**WORK REQUEST**
How many of the lines below contain the string "Case"? Reply with only the number.

-.-.-

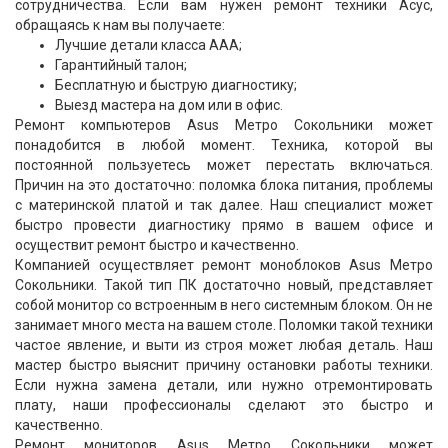
сотрудничества. Если вам нужен ремонт техники Асус,
обращаясь к нам вы получаете:
Лучшие детали класса ААА;
Гарантийный талон;
Бесплатную и быструю диагностику;
Выезд мастера на дом или в офис.
Ремонт компьютеров Asus Метро Сокольники может
понадобится в любой момент. Техника, которой вы
постоянной пользуетесь может перестать включаться.
Причин на это достаточно: поломка блока питания, проблемы
с материнской платой и так далее. Наш специалист может
быстро провести диагностику прямо в вашем офисе и
осуществит ремонт быстро и качественно.
Компанией осуществляет ремонт моноблоков Asus Метро
Сокольники. Такой тип ПК достаточно новый, представляет
собой монитор со встроенным в него системным блоком. Он не
занимает много места на вашем столе. Поломки такой техники
частое явление, и выти из строя может любая деталь. Наш
мастер быстро выяснит причину остановки работы техники.
Если нужна замена детали, или нужно отремонтировать
плату, наши профессионалы сделают это быстро и
качественно.
Ремонт мониторов Asus Метро Сокольники может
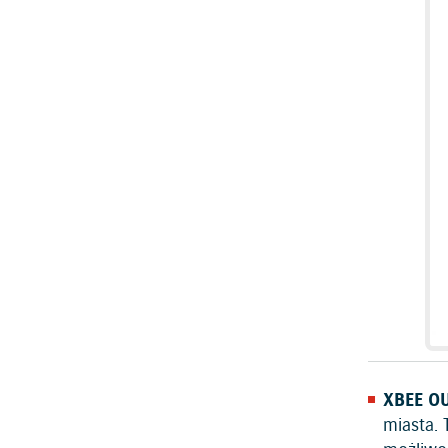
XBEE O
miasta. 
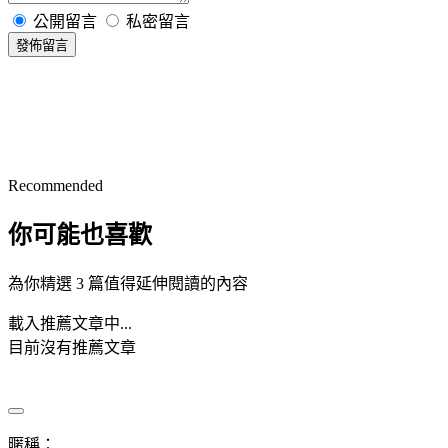
公開留言
私密留言
發佈留言
Recommended
你可能也喜歡
為你精選 3 篇值得延伸閱讀的內容
載入推薦文章中...
目前沒有推薦文章
暱稱：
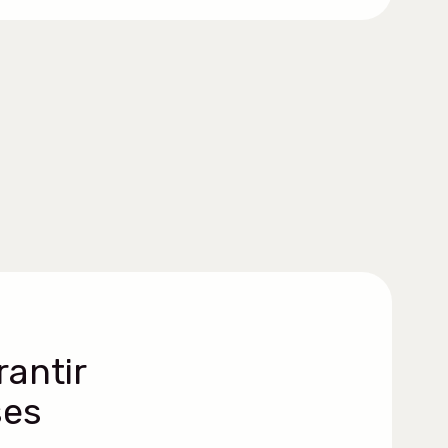
antir
ses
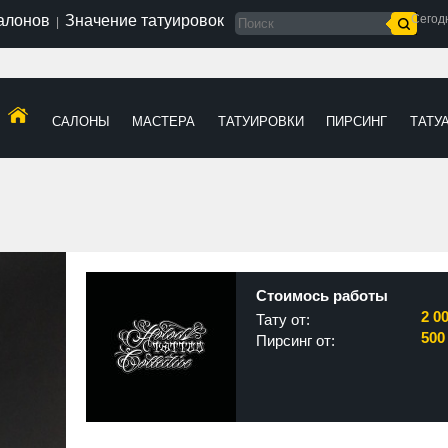
салонов
Значение татуировок
Сегод
|
САЛОНЫ
МАСТЕРА
ТАТУИРОВКИ
ПИРСИНГ
ТАТУ
Стоимось работы
2 0
Тату от:
500
Пирсинг от:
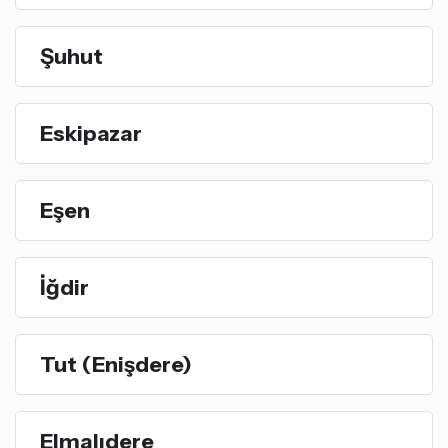
Şuhut
Eskipazar
Eşen
İğdir
Tut (Enişdere)
Elmalıdere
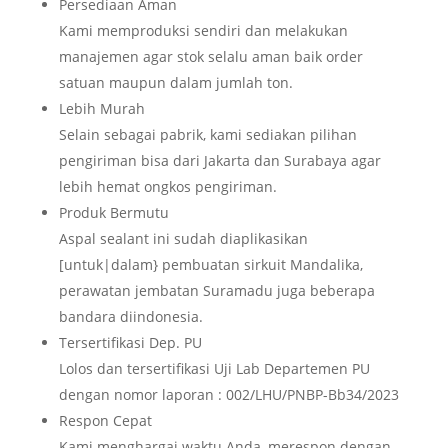
Persediaan Aman
Kami memproduksi sendiri dan melakukan
manajemen agar stok selalu aman baik order
satuan maupun dalam jumlah ton.
Lebih Murah
Selain sebagai pabrik, kami sediakan pilihan
pengiriman bisa dari Jakarta dan Surabaya agar
lebih hemat ongkos pengiriman.
Produk Bermutu
Aspal sealant ini sudah diaplikasikan
[untuk|dalam} pembuatan sirkuit Mandalika,
perawatan jembatan Suramadu juga beberapa
bandara diindonesia.
Tersertifikasi Dep. PU
Lolos dan tersertifikasi Uji Lab Departemen PU
dengan nomor laporan : 002/LHU/PNBP-Bb34/2023
Respon Cepat
Kami menghargai waktu Anda, merespon dengan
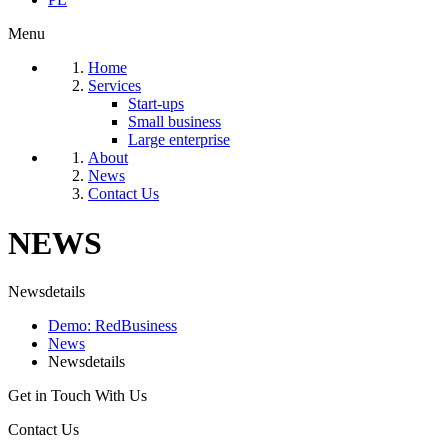
Menu
Home
Services
Start-ups
Small business
Large enterprise
About
News
Contact Us
NEWS
Newsdetails
Demo: RedBusiness
News
Newsdetails
Get in Touch With Us
Contact Us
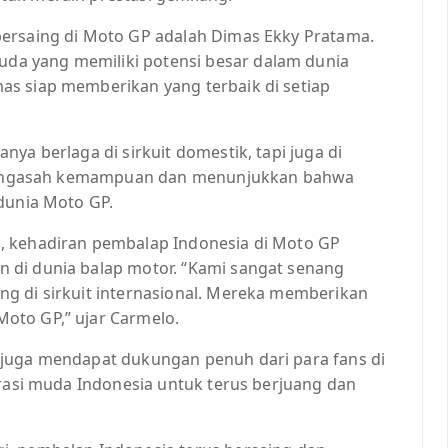
bersaing di Moto GP adalah Dimas Ekky Pratama.
a yang memiliki potensi besar dalam dunia
as siap memberikan yang terbaik di setiap
ya berlaga di sirkuit domestik, tapi juga di
s mengasah kemampuan dan menunjukkan bahwa
 dunia Moto GP.
, kehadiran pembalap Indonesia di Moto GP
 di dunia balap motor. “Kami sangat senang
g di sirkuit internasional. Mereka memberikan
oto GP,” ujar Carmelo.
 juga mendapat dukungan penuh dari para fans di
erasi muda Indonesia untuk terus berjuang dan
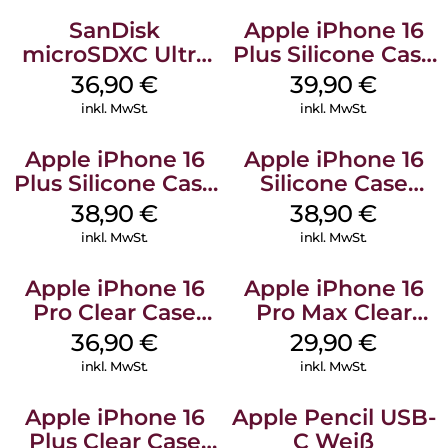
SanDisk
Apple iPhone 16
microSDXC Ultra
Plus Silicone Case
128 GB + Adapter
MagSafe Plum
36,90
€
39,90
€
Mobile
inkl. MwSt.
inkl. MwSt.
Apple iPhone 16
Apple iPhone 16
Plus Silicone Case
Silicone Case
MagSafe Denim
MagSafe
38,90
€
38,90
€
Ultramarine
inkl. MwSt.
inkl. MwSt.
Apple iPhone 16
Apple iPhone 16
Pro Clear Case
Pro Max Clear
MagSafe
Case MagSafe
36,90
€
29,90
€
Transparent
Transparent
inkl. MwSt.
inkl. MwSt.
Apple iPhone 16
Apple Pencil USB-
Plus Clear Case
C Weiß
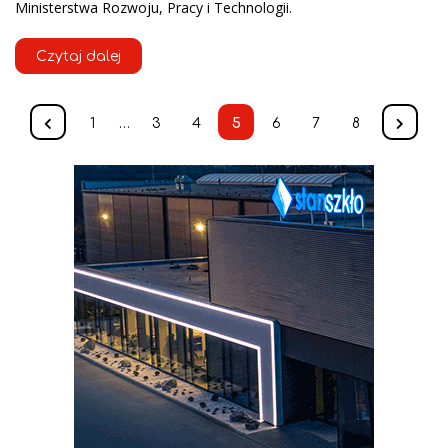
Ministerstwa Rozwoju, Pracy i Technologii.
Czytaj dalej
1
…
3
4
5
6
7
8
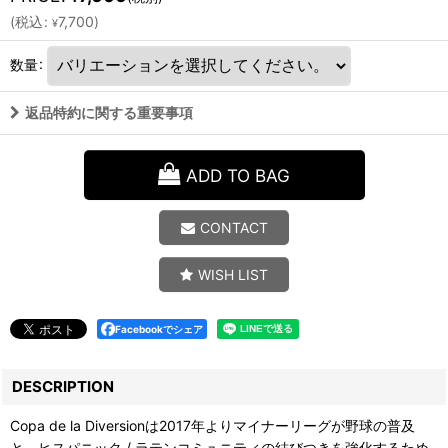
(
税込
:
7,700
)
¥
数量
:
返品特約に関する重要事項
ADD TO BAG
CONTACT
WISH LIST
Facebookでシェア
DESCRIPTION
Copa de la Diversionは2017年よりマイナーリーグが野球の普及
と、ヒスパニック / ラテンコミュニティの結びつきを強化するため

-.-.-

**SOLUTION**
6